# INSTRUCTIONS TO FOLLOW:
Reproduce verbatim the lines from the one containing "Senior Information Assurance Specialist" through the one containing "Share this job now", including both of those lines.

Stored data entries
[Start of Attachment]

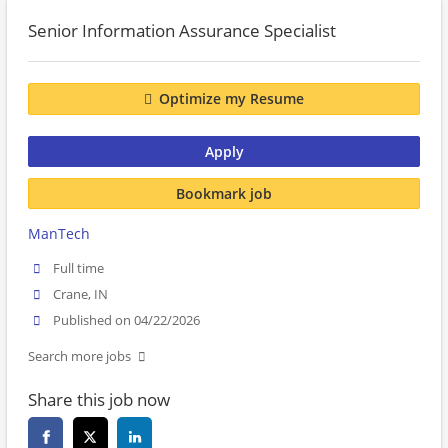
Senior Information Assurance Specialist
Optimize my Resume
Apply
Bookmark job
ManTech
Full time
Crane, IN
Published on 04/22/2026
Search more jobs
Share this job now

[End of Attachment]
[Start of Attachment]

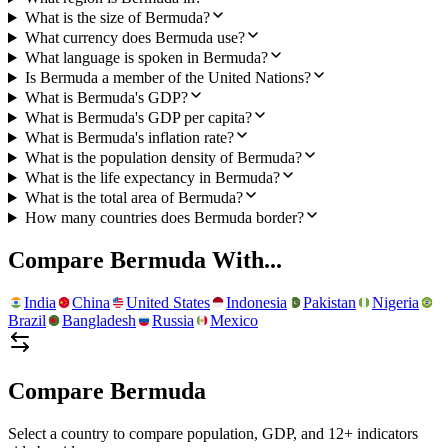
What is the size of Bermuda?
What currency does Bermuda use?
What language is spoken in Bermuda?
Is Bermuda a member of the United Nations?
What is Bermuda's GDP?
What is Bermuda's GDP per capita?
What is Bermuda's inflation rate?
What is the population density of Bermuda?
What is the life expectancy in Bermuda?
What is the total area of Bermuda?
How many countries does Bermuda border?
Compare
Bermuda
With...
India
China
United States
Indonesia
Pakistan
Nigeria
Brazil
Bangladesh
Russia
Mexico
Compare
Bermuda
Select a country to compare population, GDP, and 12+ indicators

[End of Attachment]

# SOLUTION FOR THIS PROBLEM:
Senior Information Assurance Specialist
Optimize my Resume
Apply
Bookmark job
ManTech
Full time
Crane, IN
Published on 04/22/2026
Search more jobs
Share this job now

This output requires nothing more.